Gerechtelijke reorganisatie door een overdracht van de onderneming (optie 3) wat houdt dat in?
De onderneming met problemen kan ervoor opteren om onder toezicht van de gedelegeerd rechter een akkoord te bereiken voor wat betreft de overdracht van de onderneming of overdracht van de activiteiten van de onderneming (geheel of gedeeltelijk).
Sedert 1/8/2013 kan een (gedeeltelijke ) overdracht ook gecombineerd worden met een collectief akkoord voor het gedeelte van de onderneming dat niet overgedragen wordt. Zo kunnen er levensvatbare activiteiten worden geïsoleerd en vervolgens gered.
In het kader van de gerechtelijke reorganisatie (optie 3) moet men steeds een gerechtsmandataris laten aanstellen. Die mandataris kan instaat voor de organisatie en realisatie van de overdracht van deze onderneming.

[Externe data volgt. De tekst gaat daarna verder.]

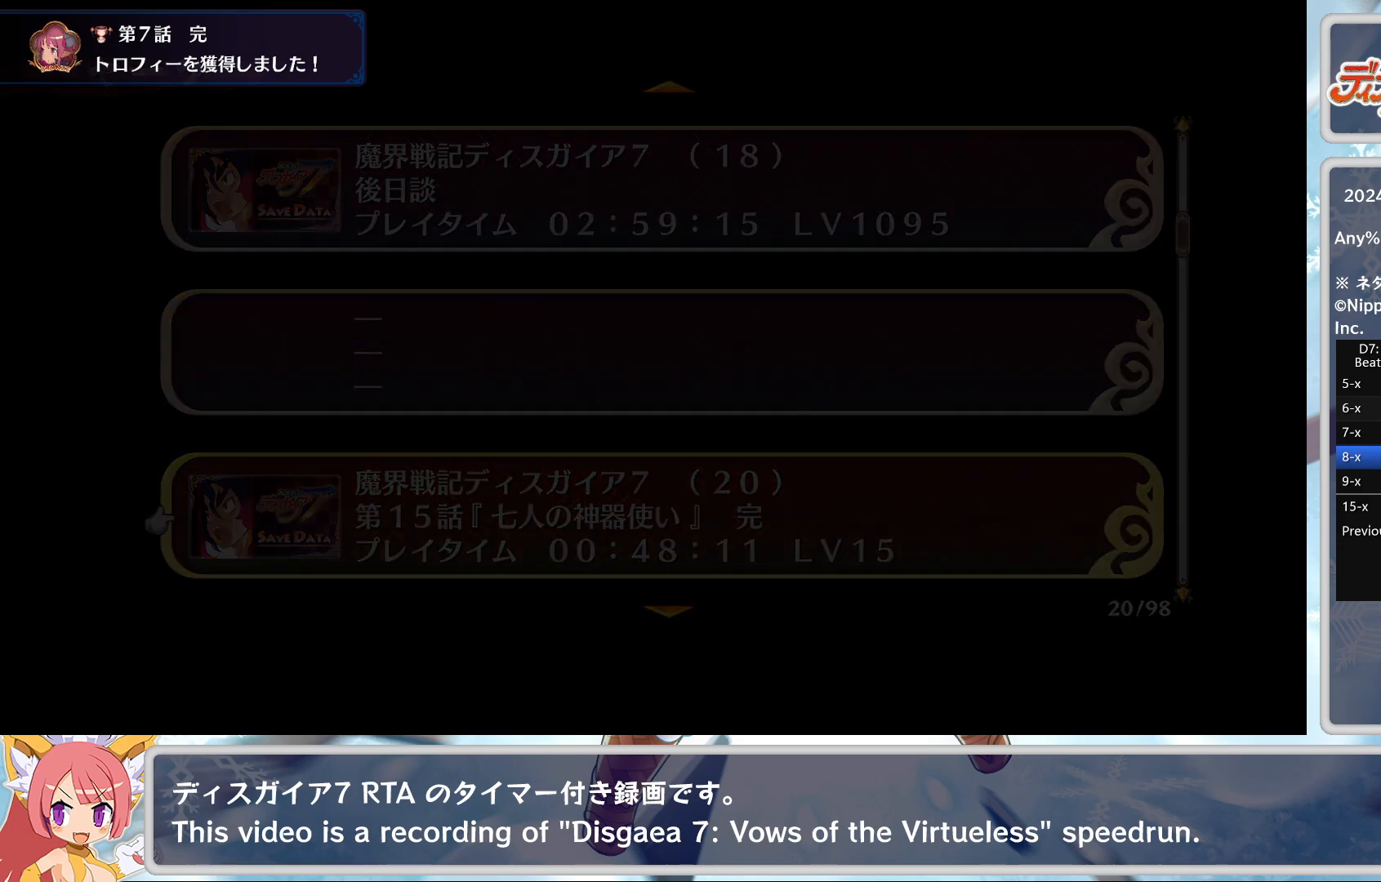
{"buttons": [], "left_stick": "center", "events": [[100, "TRIANGLE", "down"], [183, "TRIANGLE", "up"], [233, "TRIANGLE", "down"], [417, "TRIANGLE", "up"]]}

Het gaat hier over een partiële buitenbezitstelling want het bestuur blijft (in de meeste gevallen) wel de onderneming leiden.
De overdracht onder gerechtelijk gezag kan in de praktijk op 2 manieren gebeuren:
– de vrijwillige overdracht, op vraag van de ondernemer zelf (in het begin of tijdens de procedure)
– de gedwongen overdracht, op vraag van (1) de procureur des Konings, (2) een schuldeiser of (3) elke belanghebbende bij een overdracht.
In de praktijk zijn er vier gevallen waarin de gedwongen overdracht kan plaatsvinden:
1) de onderneming voldoet aan de voorwaarden van een faillissement en heeft zelf nog geen gerechtelijke reorganisatie aangevraagd.
2) het gerechtelijke reorganisatieplan wordt aangevraagd maar geweigerd door de rechtbank of wordt na de goedkeuring ingetrokken door de rechtbank.
3) de schuldeisers verwerpen het reorganisatieplan.
4) de rechtbank wil het reorganisatieplan niet homologeren.
De voordelen bij een overdracht van onderneming (optie 3) zijn de volgende:
– de (een deel van) activiteiten bij de onderneming kan/kunnen mogelijk zo gered worden zonder dat de onderneming eerst failliet moet gaan.
– de start van de gerechtelijke reorganisatie zorgt er voor dat men voor 6 maanden (verlengbaar tot 18 maanden) bescherming geniet tegen de schuldeisers. Door de opschorting van betaling moet men de schuldeisers niet meer betalen (de debiteur/schuldenaar, of beter gezegd diegene die werd aangesteld en de onderneming in GRP bestuurd, kan ‘vrijwillig’ nog wel overgaan tot betaling). De schuldeisers kunnen niet overgaan tot uitvoering van hun vordering (via beslag,…).
De nadelen van een overdracht van onderneming (optie 3) zijn de volgende:
– de oorspronkelijke ondernemer of bestuurder is niet meer beschikkingsbevoegd. De overdracht van de onderneming gebeurt nu immers onder gerechtelijk gezag wat toevertrouwd wordt aan de gerechtelijk mandataris. Deze gerechtsmandataris en de rechtbank beslissen over de overname, in theorie gebeurd dit in overleg met het management van de GRP beschermde onderneming.
– publiciteit: er is een publicatie voorzien in het Belgisch Staatsblad. Dus iedereen (klanten, contractanten, kredietverstrekkers,…) kan te weten komen dat er een gerechtelijke reorganisatie werd aangevraagd.